Cette motion s’inscrit dans le prolongement de la loi Taubira du 21 mai 2001 et intervient vingt-cinq ans après cette reconnaissance historique majeure. Elle affirme la nécessité d’ouvrir une nouvelle étape politique, juridique et morale afin de prendre en compte les conséquences durables de l’esclavage colonial sur les sociétés issues de cette histoire.
Par cette délibération, l’Assemblée de Martinique demande solennellement au Gouvernement français d’engager, conjointement avec les représentants de la Martinique, l’élaboration d’un texte de loi relatif à la réparation des conséquences de la traite négrière transatlantique et de l’esclavage colonial.
La motion rappelle que ces crimes ont produit des dommages historiques, sociaux, économiques, sanitaires, psychologiques, culturels et fonciers dont les effets demeurent encore visibles aujourd’hui. Elle appelle ainsi à la mise en place d’une véritable politique publique nationale de justice réparatrice, dotée de moyens, d’objectifs et d’outils d’évaluation.
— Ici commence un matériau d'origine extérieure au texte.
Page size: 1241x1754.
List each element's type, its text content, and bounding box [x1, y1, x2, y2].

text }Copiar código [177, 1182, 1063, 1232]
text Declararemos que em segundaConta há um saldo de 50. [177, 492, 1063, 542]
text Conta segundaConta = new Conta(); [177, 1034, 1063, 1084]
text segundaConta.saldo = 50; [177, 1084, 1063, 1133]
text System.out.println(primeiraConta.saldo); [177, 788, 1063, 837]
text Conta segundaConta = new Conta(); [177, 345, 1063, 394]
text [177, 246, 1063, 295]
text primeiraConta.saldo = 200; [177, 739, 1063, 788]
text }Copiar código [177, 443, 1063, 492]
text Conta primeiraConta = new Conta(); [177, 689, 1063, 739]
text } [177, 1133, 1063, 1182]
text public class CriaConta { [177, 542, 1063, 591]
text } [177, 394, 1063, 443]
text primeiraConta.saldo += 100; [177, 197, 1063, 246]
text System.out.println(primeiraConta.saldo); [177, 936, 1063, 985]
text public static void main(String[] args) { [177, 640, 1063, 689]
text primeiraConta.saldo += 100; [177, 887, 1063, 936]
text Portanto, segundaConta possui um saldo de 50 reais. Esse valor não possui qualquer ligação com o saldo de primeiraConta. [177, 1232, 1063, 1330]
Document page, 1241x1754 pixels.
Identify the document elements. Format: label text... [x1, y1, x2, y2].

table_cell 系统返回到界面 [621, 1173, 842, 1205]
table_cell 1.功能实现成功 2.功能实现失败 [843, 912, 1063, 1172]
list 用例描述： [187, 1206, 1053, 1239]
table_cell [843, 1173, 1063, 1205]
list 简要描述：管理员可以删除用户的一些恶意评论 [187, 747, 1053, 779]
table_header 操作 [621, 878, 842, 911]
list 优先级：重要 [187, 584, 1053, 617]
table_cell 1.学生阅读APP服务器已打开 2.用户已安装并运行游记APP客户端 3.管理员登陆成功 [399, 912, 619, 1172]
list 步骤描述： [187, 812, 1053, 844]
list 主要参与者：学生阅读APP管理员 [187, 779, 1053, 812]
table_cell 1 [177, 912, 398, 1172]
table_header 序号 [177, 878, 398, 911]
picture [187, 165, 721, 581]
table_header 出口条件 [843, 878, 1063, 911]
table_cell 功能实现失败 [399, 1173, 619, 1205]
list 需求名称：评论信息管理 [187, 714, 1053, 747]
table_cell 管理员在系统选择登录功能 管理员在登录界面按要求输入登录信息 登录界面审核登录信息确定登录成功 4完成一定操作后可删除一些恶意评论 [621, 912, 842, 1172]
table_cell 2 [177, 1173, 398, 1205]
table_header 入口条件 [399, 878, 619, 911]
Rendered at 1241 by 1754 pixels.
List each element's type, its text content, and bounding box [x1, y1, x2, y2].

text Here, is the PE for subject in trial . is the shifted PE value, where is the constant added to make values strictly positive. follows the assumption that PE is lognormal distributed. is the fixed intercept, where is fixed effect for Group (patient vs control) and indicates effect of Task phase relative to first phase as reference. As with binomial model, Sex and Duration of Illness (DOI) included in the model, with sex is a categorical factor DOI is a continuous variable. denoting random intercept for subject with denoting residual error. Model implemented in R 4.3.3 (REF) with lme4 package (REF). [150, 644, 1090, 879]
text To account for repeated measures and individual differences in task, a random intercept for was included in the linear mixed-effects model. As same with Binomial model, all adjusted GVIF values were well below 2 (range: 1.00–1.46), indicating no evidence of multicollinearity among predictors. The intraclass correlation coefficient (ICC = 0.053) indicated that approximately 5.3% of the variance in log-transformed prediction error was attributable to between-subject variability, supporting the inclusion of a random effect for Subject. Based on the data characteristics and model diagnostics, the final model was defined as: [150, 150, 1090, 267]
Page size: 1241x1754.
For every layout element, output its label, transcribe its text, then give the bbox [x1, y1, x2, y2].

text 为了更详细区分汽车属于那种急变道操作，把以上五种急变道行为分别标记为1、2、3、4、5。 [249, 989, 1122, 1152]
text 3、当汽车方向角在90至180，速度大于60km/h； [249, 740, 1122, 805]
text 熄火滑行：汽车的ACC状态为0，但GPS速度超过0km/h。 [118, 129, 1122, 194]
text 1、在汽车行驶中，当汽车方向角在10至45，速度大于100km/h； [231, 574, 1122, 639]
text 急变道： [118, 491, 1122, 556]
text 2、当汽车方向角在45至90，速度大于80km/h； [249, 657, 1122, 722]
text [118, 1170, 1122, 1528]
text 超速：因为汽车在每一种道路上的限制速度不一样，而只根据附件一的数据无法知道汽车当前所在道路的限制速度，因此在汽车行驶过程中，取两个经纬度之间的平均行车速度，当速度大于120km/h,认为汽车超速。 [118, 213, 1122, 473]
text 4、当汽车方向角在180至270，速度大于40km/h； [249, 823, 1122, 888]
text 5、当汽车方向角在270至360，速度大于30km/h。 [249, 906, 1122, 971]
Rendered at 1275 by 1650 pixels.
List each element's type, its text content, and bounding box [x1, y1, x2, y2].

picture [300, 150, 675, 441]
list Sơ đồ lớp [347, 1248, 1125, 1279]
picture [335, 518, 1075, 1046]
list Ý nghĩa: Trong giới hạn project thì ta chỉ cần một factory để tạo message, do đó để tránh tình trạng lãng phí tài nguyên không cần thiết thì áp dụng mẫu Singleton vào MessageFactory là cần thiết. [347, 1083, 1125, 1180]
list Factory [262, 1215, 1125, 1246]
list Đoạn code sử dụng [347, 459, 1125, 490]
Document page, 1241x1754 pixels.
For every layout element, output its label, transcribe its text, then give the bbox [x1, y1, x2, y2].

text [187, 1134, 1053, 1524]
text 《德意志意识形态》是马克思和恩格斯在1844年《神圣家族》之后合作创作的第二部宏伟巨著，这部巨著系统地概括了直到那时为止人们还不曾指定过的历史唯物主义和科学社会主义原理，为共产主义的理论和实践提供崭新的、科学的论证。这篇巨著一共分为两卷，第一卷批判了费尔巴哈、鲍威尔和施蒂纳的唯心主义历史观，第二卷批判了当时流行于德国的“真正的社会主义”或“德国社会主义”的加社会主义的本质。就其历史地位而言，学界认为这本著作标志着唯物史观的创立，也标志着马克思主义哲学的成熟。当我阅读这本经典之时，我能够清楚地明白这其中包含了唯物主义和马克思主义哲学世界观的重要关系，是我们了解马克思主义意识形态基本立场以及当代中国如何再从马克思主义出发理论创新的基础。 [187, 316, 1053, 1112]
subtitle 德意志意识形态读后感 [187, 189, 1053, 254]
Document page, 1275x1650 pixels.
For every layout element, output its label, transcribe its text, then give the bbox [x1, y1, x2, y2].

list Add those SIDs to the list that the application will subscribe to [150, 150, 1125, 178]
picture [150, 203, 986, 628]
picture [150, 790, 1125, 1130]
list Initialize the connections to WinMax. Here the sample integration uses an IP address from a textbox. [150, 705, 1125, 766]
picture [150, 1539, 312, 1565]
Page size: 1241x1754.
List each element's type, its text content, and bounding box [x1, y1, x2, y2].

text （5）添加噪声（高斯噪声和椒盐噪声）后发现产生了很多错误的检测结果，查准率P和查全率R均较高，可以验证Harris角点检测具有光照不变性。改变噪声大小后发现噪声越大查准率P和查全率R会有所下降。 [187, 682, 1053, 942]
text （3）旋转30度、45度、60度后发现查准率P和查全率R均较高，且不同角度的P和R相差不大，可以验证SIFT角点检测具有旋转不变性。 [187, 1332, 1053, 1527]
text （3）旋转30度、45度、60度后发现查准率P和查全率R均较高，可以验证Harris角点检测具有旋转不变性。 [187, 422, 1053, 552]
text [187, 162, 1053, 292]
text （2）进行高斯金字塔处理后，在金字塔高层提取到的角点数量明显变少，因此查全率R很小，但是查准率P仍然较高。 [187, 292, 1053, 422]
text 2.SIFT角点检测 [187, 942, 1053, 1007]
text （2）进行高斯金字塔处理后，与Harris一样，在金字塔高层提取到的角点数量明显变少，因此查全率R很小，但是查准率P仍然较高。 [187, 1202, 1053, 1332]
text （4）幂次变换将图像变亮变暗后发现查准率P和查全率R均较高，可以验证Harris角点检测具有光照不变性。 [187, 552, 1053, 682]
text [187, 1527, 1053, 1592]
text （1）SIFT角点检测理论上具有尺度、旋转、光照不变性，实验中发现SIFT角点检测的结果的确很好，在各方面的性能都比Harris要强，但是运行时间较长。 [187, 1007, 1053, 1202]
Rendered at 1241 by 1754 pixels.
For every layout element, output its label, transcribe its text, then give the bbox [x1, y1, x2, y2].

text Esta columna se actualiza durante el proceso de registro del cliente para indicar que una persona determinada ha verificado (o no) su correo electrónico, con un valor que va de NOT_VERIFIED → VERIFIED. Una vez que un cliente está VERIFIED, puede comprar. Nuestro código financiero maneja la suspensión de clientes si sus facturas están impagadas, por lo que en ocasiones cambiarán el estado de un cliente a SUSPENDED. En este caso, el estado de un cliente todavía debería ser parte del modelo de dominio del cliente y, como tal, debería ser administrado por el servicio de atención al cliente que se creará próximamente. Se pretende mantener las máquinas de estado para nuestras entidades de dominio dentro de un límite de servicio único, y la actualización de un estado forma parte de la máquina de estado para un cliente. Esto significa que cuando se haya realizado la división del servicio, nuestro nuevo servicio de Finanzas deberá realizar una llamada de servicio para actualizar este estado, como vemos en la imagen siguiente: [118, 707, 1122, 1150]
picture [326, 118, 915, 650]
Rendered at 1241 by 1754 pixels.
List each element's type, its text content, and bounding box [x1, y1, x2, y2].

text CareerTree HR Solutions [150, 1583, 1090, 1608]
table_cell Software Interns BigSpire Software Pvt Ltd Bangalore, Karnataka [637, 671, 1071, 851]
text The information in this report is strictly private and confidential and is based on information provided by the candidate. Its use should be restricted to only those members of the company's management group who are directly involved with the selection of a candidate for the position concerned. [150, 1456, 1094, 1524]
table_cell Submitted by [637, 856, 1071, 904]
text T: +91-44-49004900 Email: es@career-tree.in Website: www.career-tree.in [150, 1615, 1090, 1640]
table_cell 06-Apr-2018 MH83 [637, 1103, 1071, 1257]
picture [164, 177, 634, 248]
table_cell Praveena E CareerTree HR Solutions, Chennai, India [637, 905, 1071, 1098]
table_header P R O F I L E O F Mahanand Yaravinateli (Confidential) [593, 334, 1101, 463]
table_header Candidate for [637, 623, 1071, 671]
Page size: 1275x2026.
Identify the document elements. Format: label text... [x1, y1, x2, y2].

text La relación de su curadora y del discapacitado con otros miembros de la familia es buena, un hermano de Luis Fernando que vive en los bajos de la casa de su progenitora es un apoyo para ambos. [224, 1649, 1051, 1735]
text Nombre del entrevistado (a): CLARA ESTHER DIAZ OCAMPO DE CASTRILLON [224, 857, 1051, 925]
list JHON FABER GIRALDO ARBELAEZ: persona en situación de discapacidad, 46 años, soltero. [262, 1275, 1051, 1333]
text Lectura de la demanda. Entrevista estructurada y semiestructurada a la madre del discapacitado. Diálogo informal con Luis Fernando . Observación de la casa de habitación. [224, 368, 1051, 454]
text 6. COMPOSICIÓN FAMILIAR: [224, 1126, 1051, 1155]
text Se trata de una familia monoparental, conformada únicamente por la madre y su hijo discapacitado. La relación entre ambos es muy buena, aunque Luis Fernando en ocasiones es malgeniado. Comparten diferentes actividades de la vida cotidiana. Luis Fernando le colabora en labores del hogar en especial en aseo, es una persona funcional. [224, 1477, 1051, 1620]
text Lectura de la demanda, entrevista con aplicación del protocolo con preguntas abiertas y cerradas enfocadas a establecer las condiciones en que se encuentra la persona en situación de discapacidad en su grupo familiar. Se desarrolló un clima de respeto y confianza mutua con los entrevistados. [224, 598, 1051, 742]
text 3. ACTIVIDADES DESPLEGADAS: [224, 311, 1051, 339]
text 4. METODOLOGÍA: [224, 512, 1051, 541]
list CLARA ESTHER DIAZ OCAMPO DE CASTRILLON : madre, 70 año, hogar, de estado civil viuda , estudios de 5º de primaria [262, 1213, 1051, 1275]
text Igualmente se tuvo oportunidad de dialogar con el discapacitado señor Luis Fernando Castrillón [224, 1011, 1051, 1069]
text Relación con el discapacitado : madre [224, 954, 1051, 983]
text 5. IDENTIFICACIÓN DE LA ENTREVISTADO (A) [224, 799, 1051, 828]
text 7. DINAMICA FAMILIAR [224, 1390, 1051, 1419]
L’Assemblée de Martinique souligne également l’importance de la vision portée par les États de la CARICOM depuis 2014 autour d’une justice réparatrice fondée sur la vérité, la responsabilité, la reconstruction et le co-développement des sociétés héritières de cette histoire.
Dans cette perspective, la Martinique entend pleinement prendre part aux travaux qui pourraient être engagés au niveau national, en tant que territoire directement marqué par l’histoire de l’esclavage et de la colonisation.
Enfin, la motion prévoit qu’en cas d’absence de réponse de l’État , une commission transpartisane composée d’élus de l’Assemblée de Martinique sera mise en place afin de formuler des propositions législatives adaptées aux réalités et aux exigences de la Martinique.
Par cette adoption, l’Assemblée de Martinique réaffirme que la justice réparatrice ne relève ni de la revanche ni de la repentance, mais d’une démarche de vérité, d’émancipation et de construction d’un avenir plus juste, fondée sur la connaissance de l’histoire, la défense de la culture martiniquaise et la capacité du peuple martiniquais à se rassembler pour dépasser les héritages du système colonial et des inégalités qui en découlent encore aujourd’hui.